Inventores de vidas

La vida de Jean-Claude Romand fue una portentosa falsificación. Aparentemente, Romand era médico y eminente investigador de la OMS, frecuentaba ministros y daba conferencias. Pero, en realidad, ni siquiera tenía título universitario y, aunque parezca increíble, logró engañar a todo el mundo, incluida su mujer, sobre su doble vida.

    01 dic 2012 / 09:54 H.

    Cada mañana tomaba su cartera para ir a su supuesto despacho en Ginebra, pero era otra de sus representaciones porque a donde iba era a dar vueltas por carreteras secundarias o a refugiarse en habitaciones de hotel hasta que, por la tarde, aparecía en su casa investido de padre de familia, besaba a los suyos y comentaba las incidencias del trabajo.

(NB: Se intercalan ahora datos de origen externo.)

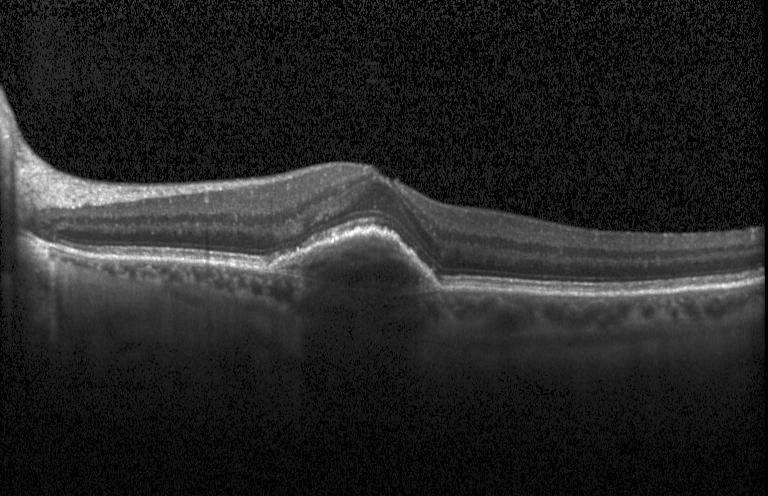

OCT B-scan
Finding: choroidal neovascularization.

    El día en que se iba a descubrir la patraña de su vida, no pudo soportar la destrucción de su personaje y, en un arresto de criminal dignidad, asesinó a sus padres, a su mujer, a sus hijos, y quiso suicidarse junto a los cadáveres de los suyos en el incendio que provocó en su casa. No soportó que se hiciera pública la falsedad de su vida ya que iba a perder lo único que poseía, la careta, y sabía que debajo de la máscara solo había aire y desolación. 

    Romand, en realidad, tuvo la ambición de los novelistas, la de inventar vidas y hacerlas pasar por reales, pero con la diferencia de que él no relataba hechos a los demás sino que se los contaba a sí mismo y luego, hora a hora, minuto a minuto, los representaba. Romand era su propio dios, su propia creación, su propio personaje. Fue tan prisionero de su sostenida ficción que terminó por convertir toda su vida en teatro.

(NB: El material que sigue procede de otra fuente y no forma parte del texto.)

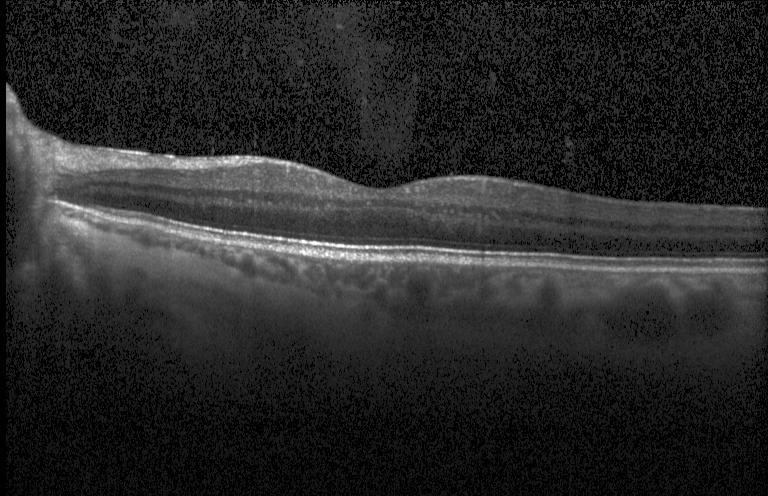 Macular OCT: neither CNV, DME, nor drusen.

    Un caso semejante es el de Thomas Quick, quien engañó durante mucho tiempo a un equipo de sicólogos y a la policía sueca atribuyéndose 32 homicidios que nunca cometió. Lo hizo para sentirse alguien y para permanecer en el psiquiátrico donde le daban una droga desinhibidora que le producía placer al tiempo que le hacía relatar sus atroces crímenes imaginarios. Quick se documentaba leyendo lo publicado sobre cada crimen en la Real Biblioteca de Estocolmo, igual que Romand acudía a su memoria recordando continuamente cada uno de sus actos pasados para que su actuación en el presente no tuviera contradicciones. Tanto Romand como Quick fueron mucho más personajes que personas, aunque habría que preguntarse cuánto hay de personas y cuánto de personajes hay en cada uno de nosotros. Andamos tan sobrados de ficción, tan llenos de mitos y de imposturas que cuesta fijar las coordenadas de nuestra identidad. Representamos sin esfuerzo nuestro personaje, nos contamos miles de historias sobre nosotros mismos, escribimos a diario una inmensa novela colectiva. Y tal vez no haya más remedio que aceptar la presencia de la invención en nuestras vidas porque todos necesitamos creernos mejores, ser más, ser otros. Imaginar que podemos sortear los sumideros de la realidad para caminar solo por sus soleadas praderas.